Outro episódio desconcertante
nessa mesma linha aconteceu em Riachão das Flores. O comerciante Azarias
implicou pra valer com o ritual promovido por um vizinho, às sextas-feiras, num
trecho da pracinha em que ambos moravam. O ritual consistia na fixação de uma
cruz de madeira adornada com flores e velas. O autor da proeza dizia que a cruz
era legado sagrado trazido da África por ancestrais. A intolerância do comerciante
impeliu-o a gesto extremado. Sem mais essa nem aquela, dirigiu-se até o local
em que a cruz se achava exposta com o declarado propósito de “acabar na base da
porrada com a palhaçada”. Tomou distância, à maneira dos batedores de pênalti,
para o chute fatal, mirando o objeto. A impressão que se tem é de que no
preciso momento do arremesso o piso da calçada transmutou-se num tapete de
cascas de banana. Catapruz! Que baita escorregão! A queda do Azarias foi de
contundência tal que exigiu internamento no setor de fraturas expostas do
Pronto-Socorro. Saiu de lá condenado a usar muletas pra sempre.
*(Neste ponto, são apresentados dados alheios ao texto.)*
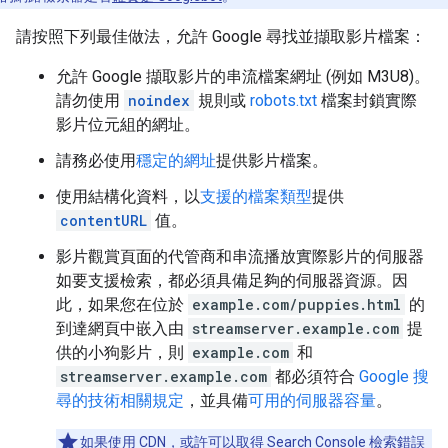
請按照下列最佳做法，允許 Google 尋找並擷取影片檔案：
允許 Google 擷取影片的串流檔案網址 (例如 M3U8)。
請勿使用
noindex
規則或
robots.txt
檔案封鎖實際
影片位元組的網址。
請務必使用
穩定的網址
提供影片檔案。
使用結構化資料，以
支援的檔案類型
提供
contentURL
值。
影片觀賞頁面的代管商和串流播放實際影片的伺服器
如要支援檢索，都必須具備足夠的伺服器資源。因
此，如果您在位於
example.com/puppies.html
的
到達網頁中嵌入由
streamserver.example.com
提
供的小狗影片，則
example.com
和
streamserver.example.com
都必須符合
Google 搜
尋的技術相關規定
，並具備
可用的伺服器容量
。
如果使用 CDN，或許可以取得 Search Console 檢索錯誤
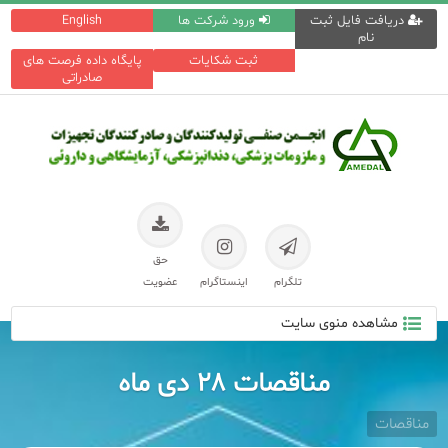
دریافت فایل ثبت
ورود شرکت ها
English
نام
ثبت شکایات
پایگاه داده فرصت های
صادراتی
حق
تلگرام
اینستاگرام
عضویت
مشاهده منوی سایت
مناقصات ۲۸ دی ماه
مناقصات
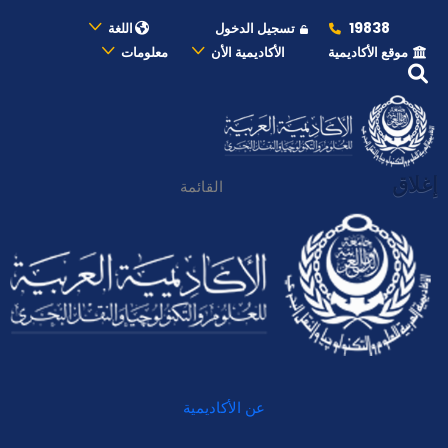
19838
تسجيل الدخول
اللغة
موقع الأكاديمية
الأكاديمية الأن
معلومات
إغلاق
القائمة
عن الأكاديمية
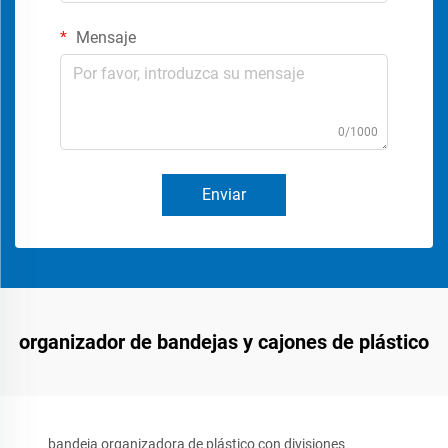
Mensaje
0/1000
Enviar
organizador de bandejas y cajones de plástico
bandeja organizadora de plástico con divisiones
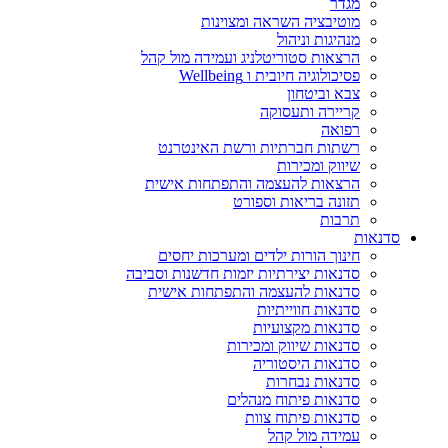
מגדר
מוטיבציה השראה ומצוינות
מנהיגות וניהול
הרצאות סטוריטלניג ועמידה מול קהל
פסיכולוגיה חיובית ו Wellbeing
צבא וביטחון
קריירה ותעסוקה
רפואה
רשתות חברתיות ורשת האינטרנט
שיווק ומכירות
הרצאות להעצמה והתפתחות אישית
תזונה בריאות וספורט
תרבות
סדנאות
חינוך הורות ילדים ומערכות יחסים
סדנאות יצירתיות יזמות חדשנות וסביבה
סדנאות להעצמה והתפתחות אישית
סדנאות חווייתיות
סדנאות מקצועיות
סדנאות שיווק ומכירות
סדנאות היסטוריה
סדנאות נבחרות
סדנאות פיתוח מנהלים
סדנאות פיתוח צוות
עמידה מול קהל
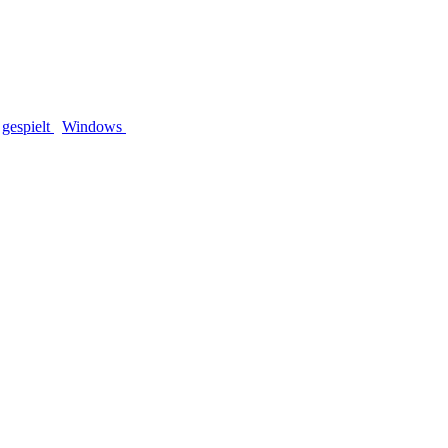
gespielt
Windows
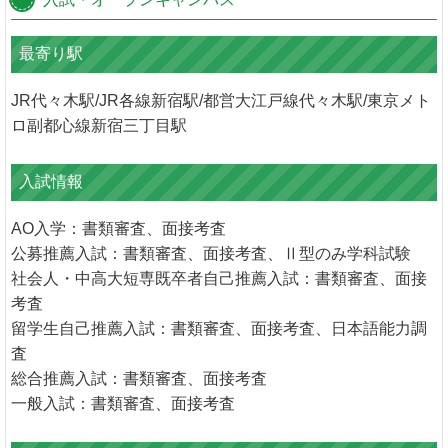
最寄り駅
JR代々木駅/JR各線新宿駅/都営大江戸線代々木駅/東京メト
ロ副都心線新宿三丁目駅
入試情報
AO入学：書類審査、面接考査
公募推薦入試：書類審査、面接考査、Ⅱ型のみ学科試験
社会人・中高大短専既卒者自己推薦入試：書類審査、面接
考査
留学生自己推薦入試：書類審査、面接考査、日本語能力調
査
総合推薦入試：書類審査、面接考査
一般入試：書類審査、面接考査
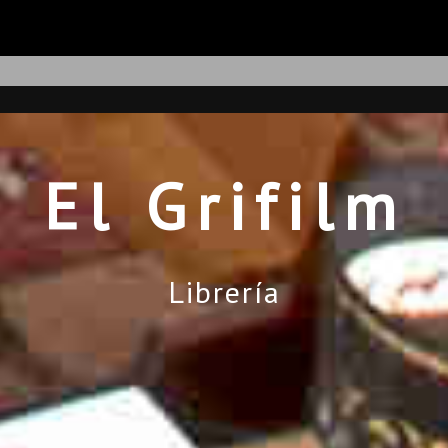
El Grifilm
Librería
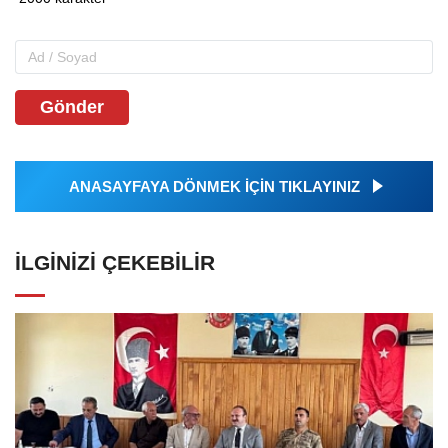
Gönder
ANASAYFAYA DÖNMEK İÇİN TIKLAYINIZ
İLGINIZI ÇEKEBILIR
Isso aí: não se apedreja cruz
impunemente!
· Sinal
(a)berrante destes tempos amalucados. O excelentíssimo senhor prefeito Fernando
Gomes, de Itabuna, Bahia, em entrevista sobre a reabertura do comércio na
cidade, deixou cair esta “preciosidade”: “Mandei já fazer um decreto e no dia
09 de julho abre, morra quem morrer”.